The advertising, for the most part, has not caught up.
Some brands are beginning to recognise this. CaratLane’s #WearYourWins movement and Tanishq’s sustained push toward the “woman as decision-maker” are meaningful steps. But what makes these campaigns commercially smart is not just cultural alignment. Research from Harvard Business School finds that women systematically provide less favourable assessments of their own performance and potential than equally performing men. This documented self-promotion gap persists even when women know they have outperformed others. Campaigns that actively celebrate female self-recognition are not just filling a creative gap. They are responding to a behavioural reality that has gone largely unaddressed in the category. The brands doing this well are not being progressive for their own sake. They are being accurate about who their buyer is and what she needs to hear.

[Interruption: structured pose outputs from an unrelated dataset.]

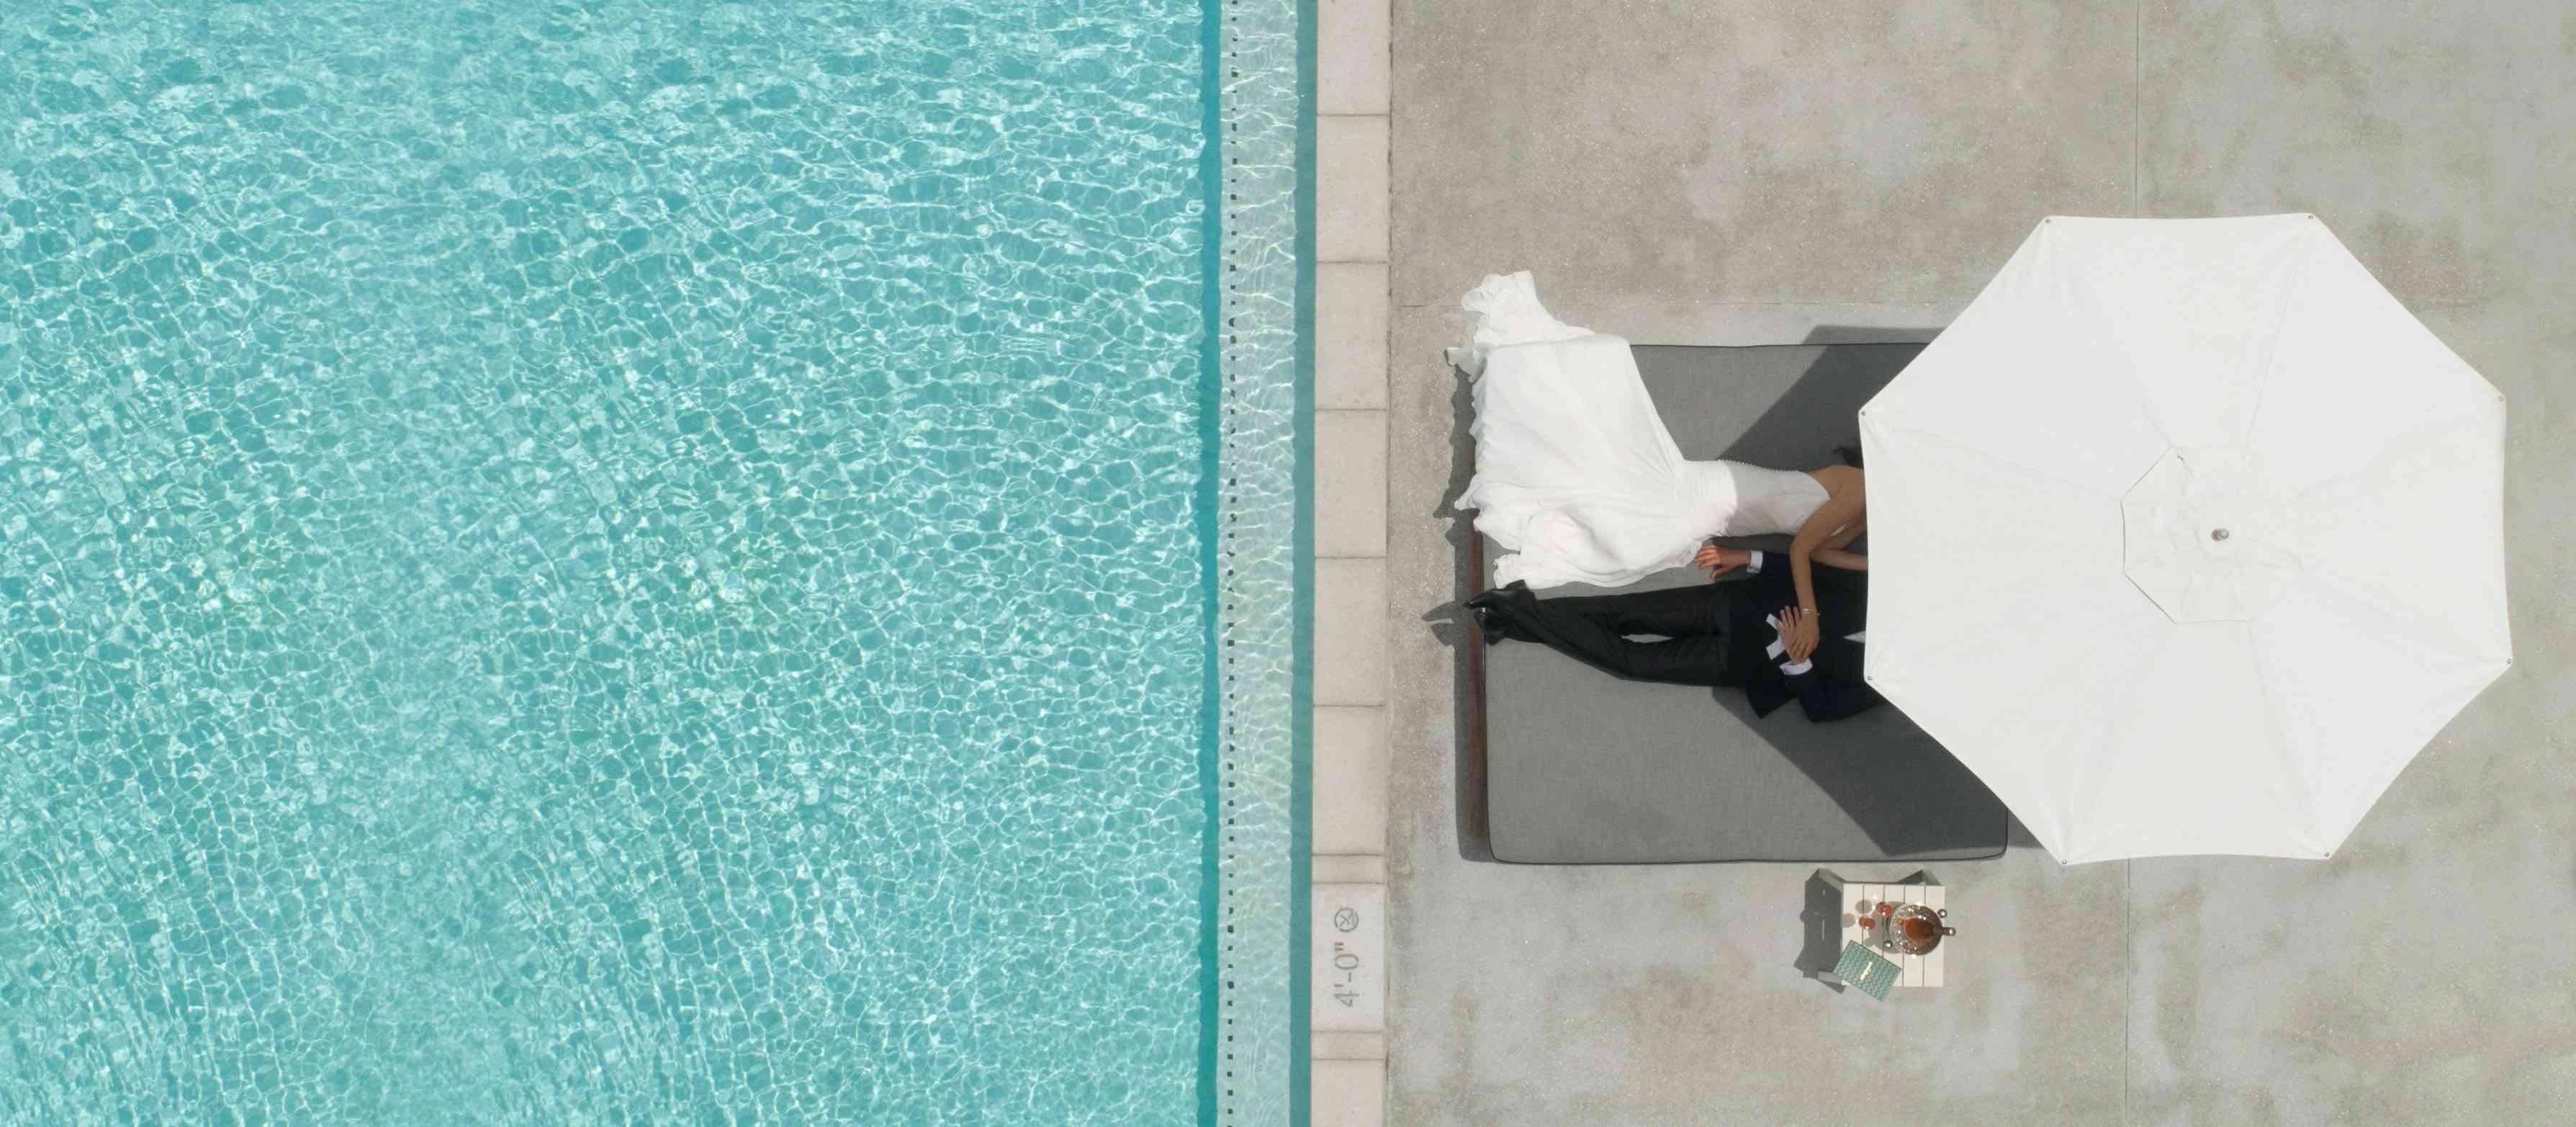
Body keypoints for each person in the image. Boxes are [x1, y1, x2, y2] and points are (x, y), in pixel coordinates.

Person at [1451, 273, 1868, 619]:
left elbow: (1822, 554)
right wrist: (1809, 616)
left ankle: (1541, 484)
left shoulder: (1862, 517)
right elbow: (1800, 549)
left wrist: (1876, 566)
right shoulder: (1859, 488)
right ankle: (1525, 418)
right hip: (1715, 493)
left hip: (1723, 520)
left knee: (1627, 529)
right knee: (1632, 542)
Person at [1464, 547, 1881, 724]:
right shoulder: (1881, 589)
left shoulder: (1889, 686)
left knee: (1633, 664)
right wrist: (1748, 557)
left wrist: (1799, 660)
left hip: (1739, 661)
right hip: (1738, 602)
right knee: (1622, 613)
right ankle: (1511, 616)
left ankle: (1515, 610)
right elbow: (1816, 566)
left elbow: (1823, 710)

Look at the Women’s Day 2026 campaigns across the industry. The conversation is clearly starting to pivot. Brands are finally stepping away from the usual gifting tropes and reframing jewellery as a tool for personal milestones and self-expression. But these remain exceptions. The dominant campaign language of Indian jewellery- the gesture, the reveal, the woman being seen rather than deciding- has not structurally changed.

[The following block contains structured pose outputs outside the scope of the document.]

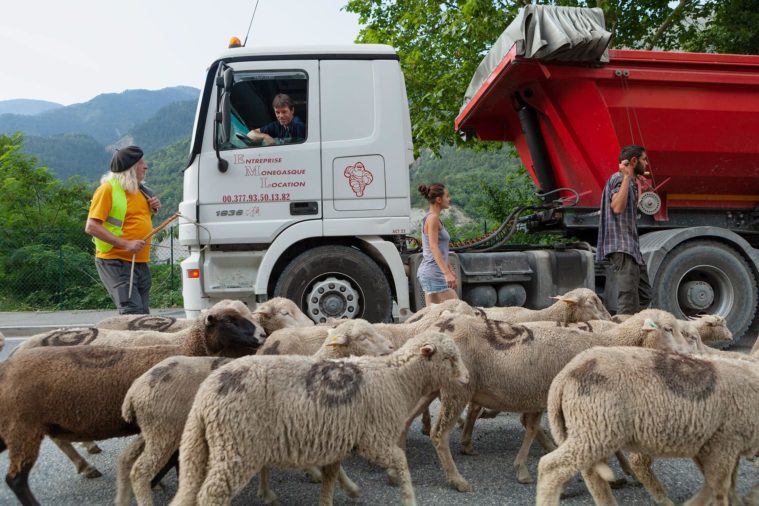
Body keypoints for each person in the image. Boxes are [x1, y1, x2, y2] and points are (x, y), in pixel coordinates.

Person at [85, 146, 161, 314]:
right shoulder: (107, 190)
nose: (146, 166)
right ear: (130, 168)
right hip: (115, 260)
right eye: (141, 163)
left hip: (139, 261)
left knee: (142, 313)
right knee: (132, 311)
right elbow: (91, 226)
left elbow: (134, 221)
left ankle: (140, 341)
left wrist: (153, 210)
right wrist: (125, 244)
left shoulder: (142, 191)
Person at [596, 144, 652, 315]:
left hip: (631, 247)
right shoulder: (620, 179)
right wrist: (628, 177)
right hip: (622, 246)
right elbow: (617, 207)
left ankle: (633, 327)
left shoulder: (631, 181)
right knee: (627, 298)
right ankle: (623, 335)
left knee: (645, 294)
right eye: (644, 160)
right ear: (634, 161)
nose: (646, 164)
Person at [416, 183, 458, 305]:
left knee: (434, 317)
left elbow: (441, 248)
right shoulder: (432, 218)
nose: (449, 199)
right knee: (457, 310)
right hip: (433, 273)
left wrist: (449, 269)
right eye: (447, 196)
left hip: (431, 273)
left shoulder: (432, 218)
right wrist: (446, 273)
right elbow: (433, 247)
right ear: (439, 200)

The media mix tells the same story. Titan leaned heavily on television in FY25, with ad volume surging to 77% of its mix, a broadcast medium built for household reach rather than the individual, financially independent woman who now represents the category’s fastest-growing buyer.
Meanwhile, digitally native BlueStone achieved 50% of online jewellery ad volumes on a budget nearly ten times smaller than Titan’s. The channel that reaches the self-purchasing woman directly is delivering outsized results on a fraction of the spend. The implication for where the industry should be directing its creative attention is fairly clear.
Consider what a brief genuinely written for this buyer would look like. No occasion in the shot. No second person in the frame presents anything. The opening line is not “for the woman who deserves to be celebrated.” It is “she saw it, she wanted it, she bought it.” The product earns its place not through sentiment but through desire. The copy does not explain why she is worth it. It assumes she already knows. That is not a tonal adjustment. It is a fundamentally different creative architecture, and very few briefs in this category have been written that way.
The LGD category has a specific opportunity here that established houses do not. Without decades of legacy campaign language to protect, an independent designer in this space can build advertising from a blank page, one written entirely around the woman who is actually making the purchase. The brief does not have to accommodate inherited assumptions about who the buyer is or what she is waiting for. That is not a small advantage. In a category where the dominant creative language was built around a buyer who is no longer the one making the decision, starting without that inheritance may be the most powerful creative position available.
The woman wearing the diamond has always been visible. What is changing now is who gets to decide. The brands that build their creative around that reality will not just be more culturally relevant. They will be better positioned for every year that follows. The advertising has not caught up yet. But the buyer already has.